Data excerpts:
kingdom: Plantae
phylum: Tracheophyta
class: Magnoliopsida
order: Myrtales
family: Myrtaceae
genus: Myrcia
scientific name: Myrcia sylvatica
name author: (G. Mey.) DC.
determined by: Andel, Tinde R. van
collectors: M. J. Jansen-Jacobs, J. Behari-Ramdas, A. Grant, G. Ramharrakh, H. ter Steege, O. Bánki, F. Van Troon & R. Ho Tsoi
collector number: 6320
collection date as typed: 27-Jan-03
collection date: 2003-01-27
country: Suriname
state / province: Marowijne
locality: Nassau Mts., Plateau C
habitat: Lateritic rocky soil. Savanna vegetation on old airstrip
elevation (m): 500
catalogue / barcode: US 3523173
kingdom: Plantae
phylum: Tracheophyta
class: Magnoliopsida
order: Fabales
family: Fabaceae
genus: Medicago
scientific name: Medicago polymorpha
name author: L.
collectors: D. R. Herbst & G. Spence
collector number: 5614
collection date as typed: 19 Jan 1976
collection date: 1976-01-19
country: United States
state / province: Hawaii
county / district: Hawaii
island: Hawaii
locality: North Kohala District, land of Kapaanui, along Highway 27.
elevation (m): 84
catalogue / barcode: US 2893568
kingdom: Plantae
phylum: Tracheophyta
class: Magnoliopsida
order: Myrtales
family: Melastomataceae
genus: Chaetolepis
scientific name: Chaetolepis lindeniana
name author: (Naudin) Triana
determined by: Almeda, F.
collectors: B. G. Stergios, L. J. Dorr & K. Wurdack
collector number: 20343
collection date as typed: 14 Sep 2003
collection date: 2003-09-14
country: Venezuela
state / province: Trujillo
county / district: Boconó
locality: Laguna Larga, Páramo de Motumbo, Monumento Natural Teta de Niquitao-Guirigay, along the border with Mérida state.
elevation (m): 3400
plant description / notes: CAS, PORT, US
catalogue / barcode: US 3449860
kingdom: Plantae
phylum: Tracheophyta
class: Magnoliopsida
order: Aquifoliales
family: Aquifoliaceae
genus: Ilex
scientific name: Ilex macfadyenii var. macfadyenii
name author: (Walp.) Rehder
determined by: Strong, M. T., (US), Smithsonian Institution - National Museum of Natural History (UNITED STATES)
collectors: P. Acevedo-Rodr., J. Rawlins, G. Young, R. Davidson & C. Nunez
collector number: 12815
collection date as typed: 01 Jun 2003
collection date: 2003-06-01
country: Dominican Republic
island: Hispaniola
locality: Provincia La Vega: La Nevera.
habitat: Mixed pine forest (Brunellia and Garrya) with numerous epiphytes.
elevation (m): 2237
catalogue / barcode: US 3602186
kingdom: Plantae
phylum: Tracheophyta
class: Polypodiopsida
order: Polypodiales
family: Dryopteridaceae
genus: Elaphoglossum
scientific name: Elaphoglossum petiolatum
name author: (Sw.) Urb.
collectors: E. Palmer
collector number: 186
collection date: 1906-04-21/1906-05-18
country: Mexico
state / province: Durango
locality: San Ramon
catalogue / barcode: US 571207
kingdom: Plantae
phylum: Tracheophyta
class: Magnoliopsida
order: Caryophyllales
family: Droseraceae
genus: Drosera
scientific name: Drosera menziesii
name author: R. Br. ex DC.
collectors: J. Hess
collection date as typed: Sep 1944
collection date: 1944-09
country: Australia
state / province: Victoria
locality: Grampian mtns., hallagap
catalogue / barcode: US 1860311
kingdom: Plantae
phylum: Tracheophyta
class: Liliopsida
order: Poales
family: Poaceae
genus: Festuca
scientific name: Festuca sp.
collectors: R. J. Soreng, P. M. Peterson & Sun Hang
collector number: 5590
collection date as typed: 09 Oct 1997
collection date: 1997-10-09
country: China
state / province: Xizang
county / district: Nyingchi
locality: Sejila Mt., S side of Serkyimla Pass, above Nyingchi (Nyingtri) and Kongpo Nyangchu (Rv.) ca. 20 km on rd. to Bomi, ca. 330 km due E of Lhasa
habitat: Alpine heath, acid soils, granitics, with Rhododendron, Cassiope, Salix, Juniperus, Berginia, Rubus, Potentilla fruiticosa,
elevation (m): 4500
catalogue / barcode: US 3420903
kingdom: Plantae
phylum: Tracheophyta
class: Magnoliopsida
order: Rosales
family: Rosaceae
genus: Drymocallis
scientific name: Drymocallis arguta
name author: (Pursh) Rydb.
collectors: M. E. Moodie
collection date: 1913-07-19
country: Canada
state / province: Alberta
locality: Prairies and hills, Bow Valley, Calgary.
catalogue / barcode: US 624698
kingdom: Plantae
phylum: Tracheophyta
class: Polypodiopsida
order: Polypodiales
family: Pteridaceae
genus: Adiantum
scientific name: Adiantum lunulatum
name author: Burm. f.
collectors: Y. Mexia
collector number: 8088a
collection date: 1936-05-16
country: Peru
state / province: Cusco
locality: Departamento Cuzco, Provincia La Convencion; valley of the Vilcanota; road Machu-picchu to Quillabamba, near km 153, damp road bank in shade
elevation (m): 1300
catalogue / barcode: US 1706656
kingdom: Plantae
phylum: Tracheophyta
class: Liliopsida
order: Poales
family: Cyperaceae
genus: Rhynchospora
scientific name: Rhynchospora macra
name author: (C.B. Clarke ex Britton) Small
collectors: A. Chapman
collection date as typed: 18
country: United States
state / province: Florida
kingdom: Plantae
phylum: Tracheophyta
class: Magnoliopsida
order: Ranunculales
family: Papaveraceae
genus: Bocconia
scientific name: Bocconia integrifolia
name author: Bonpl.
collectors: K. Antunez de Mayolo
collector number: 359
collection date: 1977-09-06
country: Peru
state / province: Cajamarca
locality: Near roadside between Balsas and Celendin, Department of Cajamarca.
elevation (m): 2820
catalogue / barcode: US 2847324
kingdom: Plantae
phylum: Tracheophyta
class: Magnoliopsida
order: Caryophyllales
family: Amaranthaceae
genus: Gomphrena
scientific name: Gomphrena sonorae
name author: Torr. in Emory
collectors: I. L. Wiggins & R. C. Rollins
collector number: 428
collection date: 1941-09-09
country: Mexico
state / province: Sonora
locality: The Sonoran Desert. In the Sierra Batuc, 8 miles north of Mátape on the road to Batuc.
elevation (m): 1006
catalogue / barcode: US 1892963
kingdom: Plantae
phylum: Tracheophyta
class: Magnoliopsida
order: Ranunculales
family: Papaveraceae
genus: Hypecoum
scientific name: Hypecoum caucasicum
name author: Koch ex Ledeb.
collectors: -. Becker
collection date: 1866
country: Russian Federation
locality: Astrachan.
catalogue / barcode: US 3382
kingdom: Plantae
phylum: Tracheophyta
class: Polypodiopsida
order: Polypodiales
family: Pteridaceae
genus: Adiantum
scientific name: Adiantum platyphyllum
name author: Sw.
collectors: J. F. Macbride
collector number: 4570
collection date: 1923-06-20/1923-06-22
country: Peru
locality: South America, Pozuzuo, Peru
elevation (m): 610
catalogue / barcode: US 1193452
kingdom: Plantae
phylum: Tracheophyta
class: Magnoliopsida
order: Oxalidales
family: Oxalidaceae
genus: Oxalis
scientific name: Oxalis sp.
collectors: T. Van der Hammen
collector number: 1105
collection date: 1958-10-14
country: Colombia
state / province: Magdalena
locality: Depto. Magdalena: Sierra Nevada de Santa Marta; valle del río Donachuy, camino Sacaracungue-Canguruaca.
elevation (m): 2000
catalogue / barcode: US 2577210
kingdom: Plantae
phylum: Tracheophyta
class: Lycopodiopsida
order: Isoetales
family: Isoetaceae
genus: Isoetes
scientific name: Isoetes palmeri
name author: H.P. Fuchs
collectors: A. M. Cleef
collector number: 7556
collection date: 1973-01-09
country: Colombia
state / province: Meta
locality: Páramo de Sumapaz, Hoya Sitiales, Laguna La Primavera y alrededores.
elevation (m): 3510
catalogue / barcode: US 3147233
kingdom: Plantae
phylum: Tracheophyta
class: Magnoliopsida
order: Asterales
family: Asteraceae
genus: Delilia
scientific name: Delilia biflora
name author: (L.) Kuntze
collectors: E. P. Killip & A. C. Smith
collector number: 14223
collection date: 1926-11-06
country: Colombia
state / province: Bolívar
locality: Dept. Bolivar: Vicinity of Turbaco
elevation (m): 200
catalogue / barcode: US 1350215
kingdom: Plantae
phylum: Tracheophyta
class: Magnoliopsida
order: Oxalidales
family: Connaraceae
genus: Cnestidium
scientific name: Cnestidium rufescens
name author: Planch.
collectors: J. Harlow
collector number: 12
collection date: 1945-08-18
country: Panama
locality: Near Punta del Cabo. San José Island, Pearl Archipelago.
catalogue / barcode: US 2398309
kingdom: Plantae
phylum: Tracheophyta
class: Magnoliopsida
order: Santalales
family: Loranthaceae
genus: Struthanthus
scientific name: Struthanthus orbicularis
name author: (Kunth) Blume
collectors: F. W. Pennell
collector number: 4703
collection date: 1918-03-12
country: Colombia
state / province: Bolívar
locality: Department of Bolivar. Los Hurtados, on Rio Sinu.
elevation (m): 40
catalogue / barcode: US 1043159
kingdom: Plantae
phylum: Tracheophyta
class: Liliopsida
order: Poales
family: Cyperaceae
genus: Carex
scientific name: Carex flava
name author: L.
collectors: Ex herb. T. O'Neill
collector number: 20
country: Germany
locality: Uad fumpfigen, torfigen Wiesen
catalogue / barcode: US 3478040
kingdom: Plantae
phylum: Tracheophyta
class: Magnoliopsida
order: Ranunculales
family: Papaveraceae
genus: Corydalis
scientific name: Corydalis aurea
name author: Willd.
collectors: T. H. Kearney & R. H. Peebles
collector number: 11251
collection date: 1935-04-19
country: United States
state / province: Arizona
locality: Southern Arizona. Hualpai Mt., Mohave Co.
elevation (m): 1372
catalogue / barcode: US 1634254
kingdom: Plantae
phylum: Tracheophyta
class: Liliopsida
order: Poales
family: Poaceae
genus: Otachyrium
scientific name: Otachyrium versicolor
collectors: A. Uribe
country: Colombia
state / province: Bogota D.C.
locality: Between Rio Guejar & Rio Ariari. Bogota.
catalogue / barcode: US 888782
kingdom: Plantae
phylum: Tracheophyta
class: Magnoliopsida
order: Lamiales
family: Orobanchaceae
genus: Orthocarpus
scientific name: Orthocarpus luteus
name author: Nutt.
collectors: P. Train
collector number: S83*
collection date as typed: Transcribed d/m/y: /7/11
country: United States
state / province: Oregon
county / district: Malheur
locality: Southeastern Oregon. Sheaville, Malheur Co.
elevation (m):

● **What is needed**: Reproduce the lines from the start of the records through the line containing "elevation (m): 500", including both ends, and rename "locality" to "site" while leaving everything else unchanged.

● **Written response**:
kingdom: Plantae
phylum: Tracheophyta
class: Magnoliopsida
order: Myrtales
family: Myrtaceae
genus: Myrcia
scientific name: Myrcia sylvatica
name author: (G. Mey.) DC.
determined by: Andel, Tinde R. van
collectors: M. J. Jansen-Jacobs, J. Behari-Ramdas, A. Grant, G. Ramharrakh, H. ter Steege, O. Bánki, F. Van Troon & R. Ho Tsoi
collector number: 6320
collection date as typed: 27-Jan-03
collection date: 2003-01-27
country: Suriname
state / province: Marowijne
site: Nassau Mts., Plateau C
habitat: Lateritic rocky soil. Savanna vegetation on old airstrip
elevation (m): 500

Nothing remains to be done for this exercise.